Document extract
=-=-=-=-=
Center for Labor and Employment Law

60th Annual Conference on Labor


May 31- June 1, 2007

RETALIATION and WHISTLEBLOWERS

 

About the Conference

 

Sponsored by
NYU's Center for Labor and Employment Law

Co-sponsored by
American Bar Association's Section on Labor and Employment Law

Retaliation -- the fastest growing cause of action in U.S. employment law -- is the theme of New York University’s 60th Annual Conference on Labor, May 31-June 1, 2007, the nation’s premier forum for the consideration of workplace issues.

Bringing together leading practitioners, government officials and academics, the NYU Conference offers a rare opportunity for sustained and balanced dialogue with the experts on the cutting-edge developments in this field. Virtually every important dimension of this topic will be explored in papers and commentary, including

  • What are the implications of the Supreme Court’s decision in Burlington Northern v. White? Will retaliation claims be easier or harder to bring? Are there workable limits on the scope of the cause of action or, as a practical matter, is every employer action motivated by the employee’s protected activity actionable?
=-=-=-=-=
The problem
List the groups of people that the conference announcement says the NYU Conference brings together. The entries that follow come from a separate source and have nothing to do with the conference announcement.
=-=-=-=-=
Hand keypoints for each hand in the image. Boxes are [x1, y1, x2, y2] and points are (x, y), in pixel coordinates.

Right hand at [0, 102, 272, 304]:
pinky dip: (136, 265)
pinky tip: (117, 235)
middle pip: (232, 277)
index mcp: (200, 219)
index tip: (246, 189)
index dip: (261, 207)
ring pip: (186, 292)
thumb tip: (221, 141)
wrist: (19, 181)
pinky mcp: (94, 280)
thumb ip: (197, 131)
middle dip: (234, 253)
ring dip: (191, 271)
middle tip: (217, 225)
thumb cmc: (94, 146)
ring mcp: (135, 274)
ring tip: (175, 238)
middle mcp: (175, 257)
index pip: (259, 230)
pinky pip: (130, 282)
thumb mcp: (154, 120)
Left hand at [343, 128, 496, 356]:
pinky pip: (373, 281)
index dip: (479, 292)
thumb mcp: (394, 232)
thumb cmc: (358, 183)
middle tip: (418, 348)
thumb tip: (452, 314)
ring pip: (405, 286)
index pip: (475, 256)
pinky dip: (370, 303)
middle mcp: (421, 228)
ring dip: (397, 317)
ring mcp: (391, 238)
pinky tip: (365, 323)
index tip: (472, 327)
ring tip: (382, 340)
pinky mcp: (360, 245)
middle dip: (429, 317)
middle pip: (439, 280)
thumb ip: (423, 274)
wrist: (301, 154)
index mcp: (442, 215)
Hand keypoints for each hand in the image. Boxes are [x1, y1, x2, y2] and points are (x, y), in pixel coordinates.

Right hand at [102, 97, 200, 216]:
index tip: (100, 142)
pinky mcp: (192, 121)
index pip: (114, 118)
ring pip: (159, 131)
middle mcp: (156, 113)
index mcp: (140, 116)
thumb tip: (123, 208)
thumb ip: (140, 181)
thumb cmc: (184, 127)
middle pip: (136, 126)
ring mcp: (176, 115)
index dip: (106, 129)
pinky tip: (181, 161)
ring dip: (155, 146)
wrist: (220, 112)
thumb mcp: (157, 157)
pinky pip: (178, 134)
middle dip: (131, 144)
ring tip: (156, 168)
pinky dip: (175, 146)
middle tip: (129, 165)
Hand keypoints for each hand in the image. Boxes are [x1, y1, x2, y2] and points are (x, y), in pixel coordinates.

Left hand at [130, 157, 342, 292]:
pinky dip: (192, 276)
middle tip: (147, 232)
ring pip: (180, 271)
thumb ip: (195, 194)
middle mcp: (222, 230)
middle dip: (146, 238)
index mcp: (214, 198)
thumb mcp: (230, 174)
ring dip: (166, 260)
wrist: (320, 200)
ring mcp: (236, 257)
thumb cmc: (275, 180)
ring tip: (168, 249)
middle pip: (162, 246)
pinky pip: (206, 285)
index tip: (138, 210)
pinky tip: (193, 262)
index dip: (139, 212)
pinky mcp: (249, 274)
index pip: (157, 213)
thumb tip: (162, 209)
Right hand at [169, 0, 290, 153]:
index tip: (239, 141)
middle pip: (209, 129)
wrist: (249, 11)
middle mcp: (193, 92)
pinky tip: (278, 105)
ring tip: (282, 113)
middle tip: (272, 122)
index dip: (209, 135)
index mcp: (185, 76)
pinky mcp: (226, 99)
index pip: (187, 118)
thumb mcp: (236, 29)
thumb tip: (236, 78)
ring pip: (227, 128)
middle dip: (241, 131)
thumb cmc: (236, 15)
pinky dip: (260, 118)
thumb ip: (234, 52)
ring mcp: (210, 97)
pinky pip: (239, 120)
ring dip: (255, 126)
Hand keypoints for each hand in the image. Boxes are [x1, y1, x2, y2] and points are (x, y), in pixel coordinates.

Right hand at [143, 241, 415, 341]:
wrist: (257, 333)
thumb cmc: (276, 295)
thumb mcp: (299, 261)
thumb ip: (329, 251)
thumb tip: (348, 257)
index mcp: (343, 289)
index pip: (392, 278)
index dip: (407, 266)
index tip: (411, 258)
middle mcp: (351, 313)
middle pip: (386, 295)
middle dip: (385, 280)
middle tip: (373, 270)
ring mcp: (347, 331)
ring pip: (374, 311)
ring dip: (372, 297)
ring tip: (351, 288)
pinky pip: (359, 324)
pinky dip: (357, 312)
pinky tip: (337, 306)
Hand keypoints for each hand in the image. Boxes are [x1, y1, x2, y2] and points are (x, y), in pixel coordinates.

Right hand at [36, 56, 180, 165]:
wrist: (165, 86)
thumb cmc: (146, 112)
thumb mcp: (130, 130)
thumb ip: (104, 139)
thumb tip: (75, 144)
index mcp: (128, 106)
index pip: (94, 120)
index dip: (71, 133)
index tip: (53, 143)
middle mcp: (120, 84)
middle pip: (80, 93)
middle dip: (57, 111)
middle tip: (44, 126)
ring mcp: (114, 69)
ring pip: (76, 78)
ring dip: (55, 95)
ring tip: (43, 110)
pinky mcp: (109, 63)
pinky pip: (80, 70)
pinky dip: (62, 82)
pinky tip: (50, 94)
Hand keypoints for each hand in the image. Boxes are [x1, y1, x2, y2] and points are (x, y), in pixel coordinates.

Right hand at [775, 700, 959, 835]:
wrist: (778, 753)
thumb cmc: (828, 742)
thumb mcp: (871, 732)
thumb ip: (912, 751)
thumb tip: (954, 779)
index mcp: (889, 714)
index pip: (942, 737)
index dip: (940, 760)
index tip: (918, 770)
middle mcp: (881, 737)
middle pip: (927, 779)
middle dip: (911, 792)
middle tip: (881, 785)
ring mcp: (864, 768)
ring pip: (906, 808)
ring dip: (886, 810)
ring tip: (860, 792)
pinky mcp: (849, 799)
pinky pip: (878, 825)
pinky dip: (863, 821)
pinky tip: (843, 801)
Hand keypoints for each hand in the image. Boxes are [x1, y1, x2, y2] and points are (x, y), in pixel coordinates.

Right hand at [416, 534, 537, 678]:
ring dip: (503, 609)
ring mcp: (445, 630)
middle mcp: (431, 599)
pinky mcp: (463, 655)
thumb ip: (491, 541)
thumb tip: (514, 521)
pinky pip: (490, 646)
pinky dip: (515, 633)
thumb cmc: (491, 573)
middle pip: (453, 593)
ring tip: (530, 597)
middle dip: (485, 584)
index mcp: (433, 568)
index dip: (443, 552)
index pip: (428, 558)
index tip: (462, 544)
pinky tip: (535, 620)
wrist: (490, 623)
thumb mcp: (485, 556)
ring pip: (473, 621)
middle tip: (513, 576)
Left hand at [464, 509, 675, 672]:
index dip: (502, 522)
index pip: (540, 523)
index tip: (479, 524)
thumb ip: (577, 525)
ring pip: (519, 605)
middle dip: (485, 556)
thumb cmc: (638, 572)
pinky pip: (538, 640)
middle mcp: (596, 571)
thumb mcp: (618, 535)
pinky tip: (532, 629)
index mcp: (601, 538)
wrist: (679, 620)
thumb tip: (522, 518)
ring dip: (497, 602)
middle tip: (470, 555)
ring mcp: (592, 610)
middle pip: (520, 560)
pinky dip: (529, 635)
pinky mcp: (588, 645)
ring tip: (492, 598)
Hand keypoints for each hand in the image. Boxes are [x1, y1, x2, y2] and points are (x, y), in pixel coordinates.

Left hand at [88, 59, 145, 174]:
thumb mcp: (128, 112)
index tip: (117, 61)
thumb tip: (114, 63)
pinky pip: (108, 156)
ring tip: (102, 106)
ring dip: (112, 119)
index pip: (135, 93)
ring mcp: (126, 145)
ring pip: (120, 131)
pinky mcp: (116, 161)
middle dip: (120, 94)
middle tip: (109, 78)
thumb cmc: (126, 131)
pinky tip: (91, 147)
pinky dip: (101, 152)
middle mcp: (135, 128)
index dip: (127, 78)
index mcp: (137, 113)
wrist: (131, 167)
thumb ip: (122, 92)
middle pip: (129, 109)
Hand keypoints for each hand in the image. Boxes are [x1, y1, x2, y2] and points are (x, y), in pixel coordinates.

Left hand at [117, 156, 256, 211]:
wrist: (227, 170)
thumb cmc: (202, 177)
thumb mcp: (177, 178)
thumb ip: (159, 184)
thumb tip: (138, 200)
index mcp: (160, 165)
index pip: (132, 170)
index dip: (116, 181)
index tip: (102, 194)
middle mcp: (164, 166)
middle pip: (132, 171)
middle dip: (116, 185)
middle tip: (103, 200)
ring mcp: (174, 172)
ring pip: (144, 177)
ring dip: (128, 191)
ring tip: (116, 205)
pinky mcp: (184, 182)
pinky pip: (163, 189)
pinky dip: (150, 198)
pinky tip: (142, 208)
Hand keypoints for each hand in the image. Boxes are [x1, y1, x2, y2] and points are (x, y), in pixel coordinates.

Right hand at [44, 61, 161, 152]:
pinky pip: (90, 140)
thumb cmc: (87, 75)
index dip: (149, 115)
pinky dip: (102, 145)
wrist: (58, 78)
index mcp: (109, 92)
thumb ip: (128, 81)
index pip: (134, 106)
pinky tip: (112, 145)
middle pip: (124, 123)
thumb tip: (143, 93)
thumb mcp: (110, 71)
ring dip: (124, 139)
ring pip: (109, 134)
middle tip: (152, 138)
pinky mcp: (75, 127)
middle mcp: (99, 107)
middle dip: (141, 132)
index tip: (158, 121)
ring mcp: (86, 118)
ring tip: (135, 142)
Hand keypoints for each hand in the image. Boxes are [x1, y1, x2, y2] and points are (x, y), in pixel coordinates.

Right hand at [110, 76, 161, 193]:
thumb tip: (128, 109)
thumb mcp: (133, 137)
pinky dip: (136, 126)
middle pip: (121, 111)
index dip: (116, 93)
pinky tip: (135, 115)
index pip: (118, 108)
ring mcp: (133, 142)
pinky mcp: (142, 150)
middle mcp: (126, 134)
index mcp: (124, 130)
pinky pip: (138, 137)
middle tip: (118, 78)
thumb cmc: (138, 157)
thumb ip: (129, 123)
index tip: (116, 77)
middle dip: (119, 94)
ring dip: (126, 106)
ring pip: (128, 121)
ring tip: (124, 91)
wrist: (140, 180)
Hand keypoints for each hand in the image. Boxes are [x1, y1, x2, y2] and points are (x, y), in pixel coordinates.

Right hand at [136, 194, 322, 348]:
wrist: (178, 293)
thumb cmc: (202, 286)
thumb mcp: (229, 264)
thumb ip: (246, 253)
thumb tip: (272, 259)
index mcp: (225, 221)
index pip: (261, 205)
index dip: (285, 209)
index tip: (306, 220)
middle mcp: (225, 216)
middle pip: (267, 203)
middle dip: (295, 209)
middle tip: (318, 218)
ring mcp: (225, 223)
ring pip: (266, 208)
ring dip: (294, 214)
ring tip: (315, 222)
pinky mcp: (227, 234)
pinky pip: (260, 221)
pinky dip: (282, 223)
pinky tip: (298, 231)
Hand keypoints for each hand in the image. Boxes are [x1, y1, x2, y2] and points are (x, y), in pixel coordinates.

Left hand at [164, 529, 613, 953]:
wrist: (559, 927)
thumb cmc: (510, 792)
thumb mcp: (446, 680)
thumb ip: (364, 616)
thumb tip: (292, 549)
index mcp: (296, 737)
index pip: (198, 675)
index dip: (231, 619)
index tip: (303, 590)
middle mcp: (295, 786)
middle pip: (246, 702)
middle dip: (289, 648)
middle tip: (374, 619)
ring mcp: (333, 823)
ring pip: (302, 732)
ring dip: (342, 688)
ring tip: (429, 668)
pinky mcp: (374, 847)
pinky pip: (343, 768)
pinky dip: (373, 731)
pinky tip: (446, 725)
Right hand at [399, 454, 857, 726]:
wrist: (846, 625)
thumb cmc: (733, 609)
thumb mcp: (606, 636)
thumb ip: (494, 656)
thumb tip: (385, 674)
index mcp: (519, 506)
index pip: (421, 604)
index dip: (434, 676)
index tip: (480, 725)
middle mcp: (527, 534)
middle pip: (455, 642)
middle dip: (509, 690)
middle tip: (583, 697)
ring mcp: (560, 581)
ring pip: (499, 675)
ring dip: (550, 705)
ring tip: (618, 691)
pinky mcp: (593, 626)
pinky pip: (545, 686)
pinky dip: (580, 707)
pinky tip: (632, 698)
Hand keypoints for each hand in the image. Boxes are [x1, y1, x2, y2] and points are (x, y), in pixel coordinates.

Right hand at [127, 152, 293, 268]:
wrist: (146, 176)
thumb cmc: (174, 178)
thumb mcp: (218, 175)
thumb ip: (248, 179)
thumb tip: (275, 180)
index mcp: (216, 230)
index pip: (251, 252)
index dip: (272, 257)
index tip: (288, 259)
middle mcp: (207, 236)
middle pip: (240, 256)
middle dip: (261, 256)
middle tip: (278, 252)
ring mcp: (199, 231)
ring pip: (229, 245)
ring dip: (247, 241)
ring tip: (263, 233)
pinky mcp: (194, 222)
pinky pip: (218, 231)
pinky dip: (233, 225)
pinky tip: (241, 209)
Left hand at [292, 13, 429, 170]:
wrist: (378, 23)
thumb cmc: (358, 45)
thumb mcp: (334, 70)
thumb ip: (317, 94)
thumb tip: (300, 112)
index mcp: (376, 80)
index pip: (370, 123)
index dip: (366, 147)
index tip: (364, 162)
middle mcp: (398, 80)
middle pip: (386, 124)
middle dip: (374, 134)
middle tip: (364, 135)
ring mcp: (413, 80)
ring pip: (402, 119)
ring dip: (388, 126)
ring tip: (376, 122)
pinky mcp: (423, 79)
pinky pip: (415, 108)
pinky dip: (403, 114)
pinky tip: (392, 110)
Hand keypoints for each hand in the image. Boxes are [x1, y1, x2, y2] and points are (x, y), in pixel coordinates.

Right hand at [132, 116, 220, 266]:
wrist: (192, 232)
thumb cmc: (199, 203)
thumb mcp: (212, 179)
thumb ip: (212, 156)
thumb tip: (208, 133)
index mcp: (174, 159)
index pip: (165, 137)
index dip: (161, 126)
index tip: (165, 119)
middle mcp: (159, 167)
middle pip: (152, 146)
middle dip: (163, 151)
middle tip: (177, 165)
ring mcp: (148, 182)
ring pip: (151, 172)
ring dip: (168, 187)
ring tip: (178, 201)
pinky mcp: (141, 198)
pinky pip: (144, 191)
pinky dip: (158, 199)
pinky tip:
=-=-=-=-=
Exercise answer
Leading practitioners, government officials and academics.